The dataset contains in total 45300 rows and 10 columns. Each row in the dataset represents one instance of delay, specifying its route, date and time, location, classification of bus incident, and its delay duration. A snippet of the dataset is show in Table 1.
Analysis
An EDA analysis is first conducted on the dataset with the folliowing objectives:
- Loading and Preprocessing Data: Handling missing values, converting timestamp data to day parts, and cleaning data fields irrelevant to our delay analysis.
- Visualization: Analyze the distribution of delays, identify top routes and locations with frequent delay incidents, and visualize delays based on day and incident type.
A linear regression model is then used to build the classification model to predict whether a delay falls into the short, medium or long duration.

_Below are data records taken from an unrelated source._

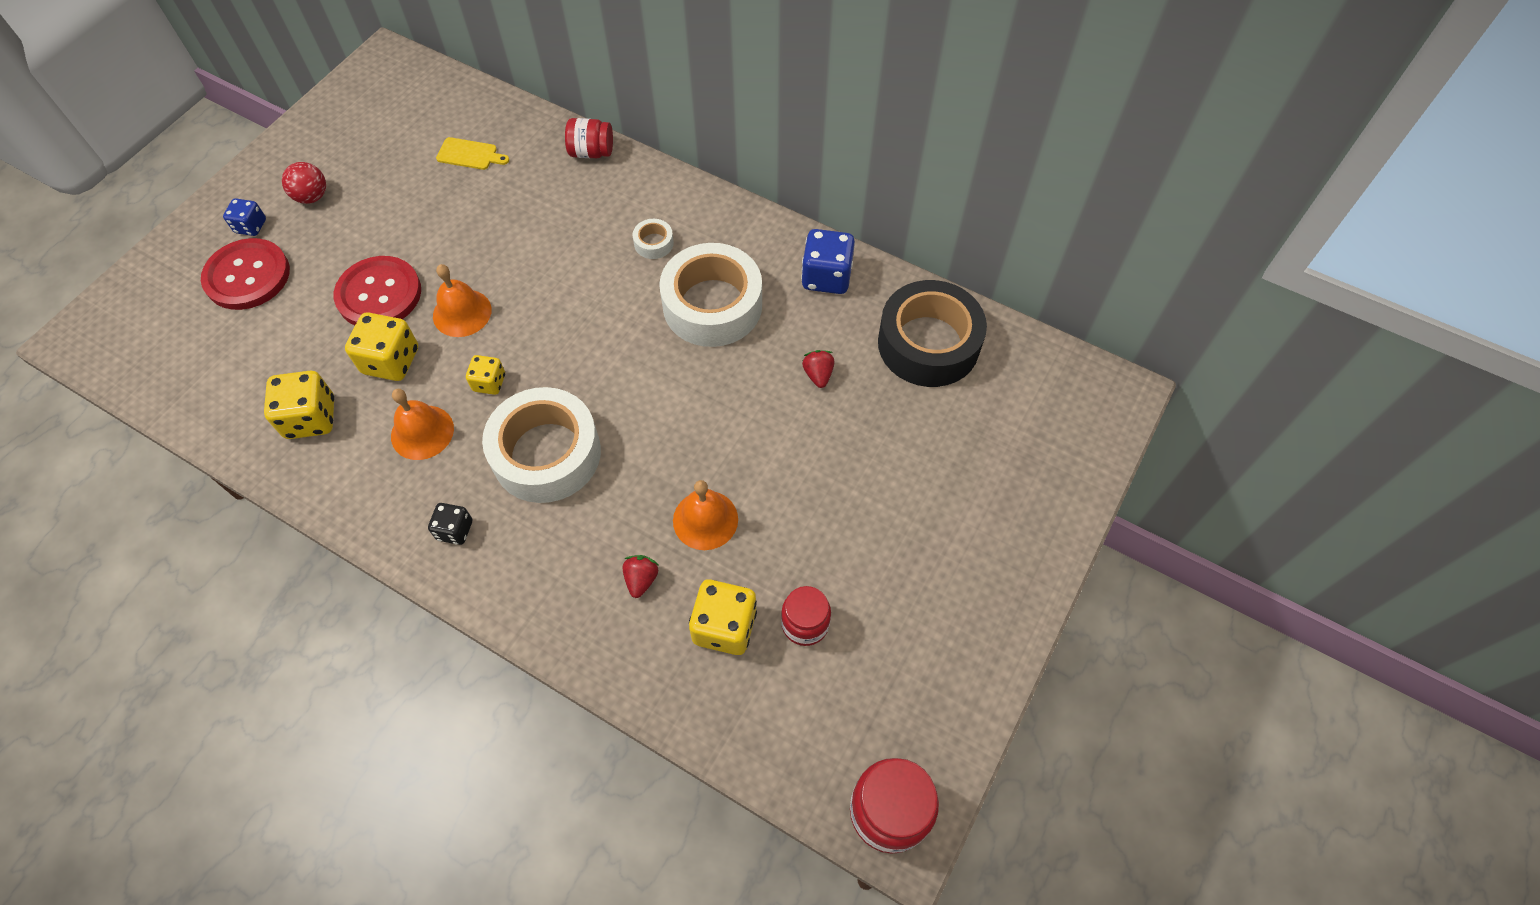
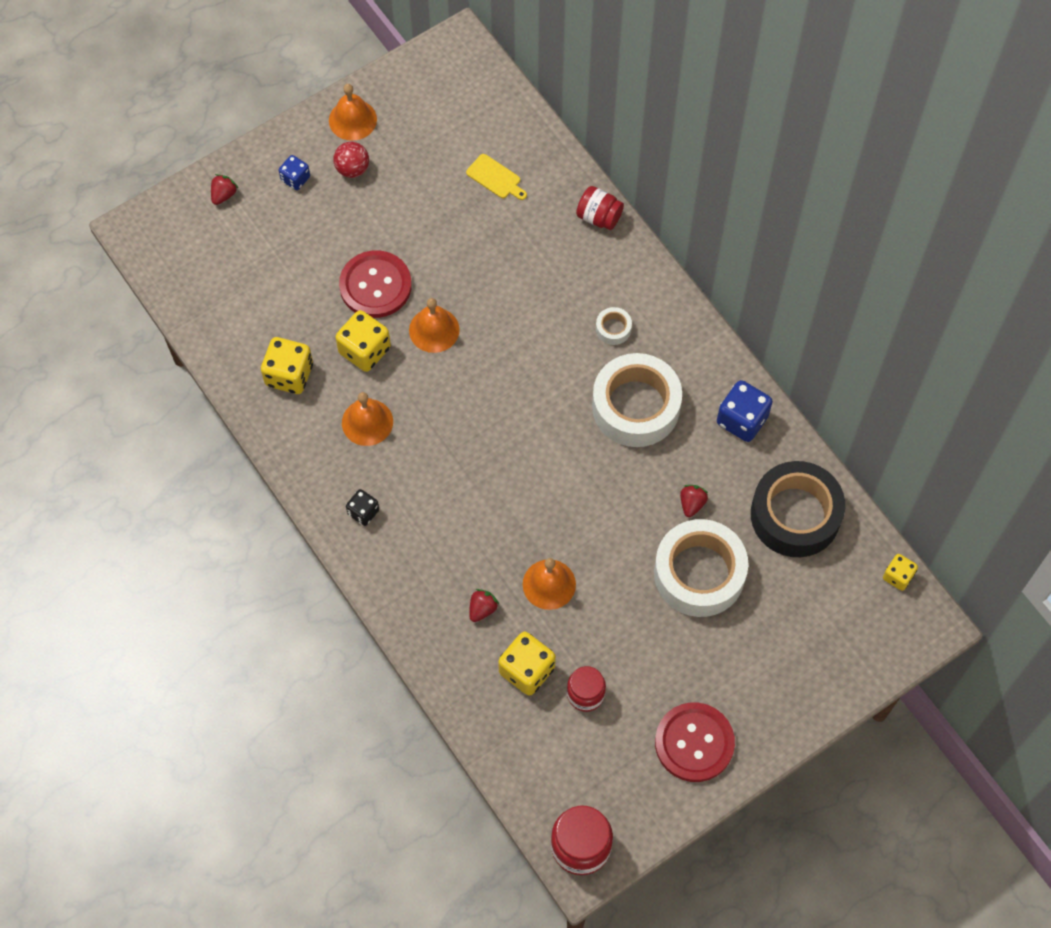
camera: 25 degrees right, 5 degrees up
(172, 268) = (224, 195): none -> red strawberry
(247, 276) = (279, 226): red button -> red button (694, 743)
(296, 154) = (352, 119): none -> orange bell
(489, 383) = (432, 401): yellow dice -> yellow dice (898, 576)
(546, 454) = (453, 480): white tape -> white tape (699, 573)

The C parameter in the linear regression model is chosen using a 5-fold cross validation with the classification accuracy as the metric.
The Python programming language (Van Rossum and Drake (2009)) and the following Python packages are used to perform tbe analysis: numpy (Harris et al. (2020)), Pandas (McKinney (2010)), altair (VanderPlas (2018)), scikit-learn (Pedregosa et al. (2011)). The code used to perform the analysis and generate the figures can be found here.
Results and Discussion
The EDA analysis of the TTC bus delay data uncovers several key insights.
Figure 1 shows that majority of the delays occur during the late evenings, most likely due to the influx of people returning back home from work.
Figure 2 indicates that Tuesday through Friday are the days with the highest delays, suggesting a potential correlation with weekday commuter traffic.
Figure 3 show that mechanical issues are the primary cause of delays, comprising a substantial portion, followed by operator-related operations and diversions. This finding indicates potential areas for intervention, such as improved maintenance or optimized scheduling, to mitigate delay incidents.
The EDA analysis was very informative in understanding the columns of interest for this project, which will be used to create the logistic regression model to predict the expected delay. The delay output will be categorized into “Short”, “Medium” or “Long”. 5-fold cross-validation and randomized grid search were applied for C hyperparameter tuning to enhance model performance.
The results of the logistic regression model in Figure 4 show moderate effectiveness in predicting delay durations. Predicted frequencies for short and medium delays correspond with actual data; however, the model underpredicts long delays, highlighting the complexity of accurately capturing extended durations and their contributing factors. We could explore more advanced predictive models to improve accuracy. Furthermore, more data integration such as weather conditions could enhance model performance.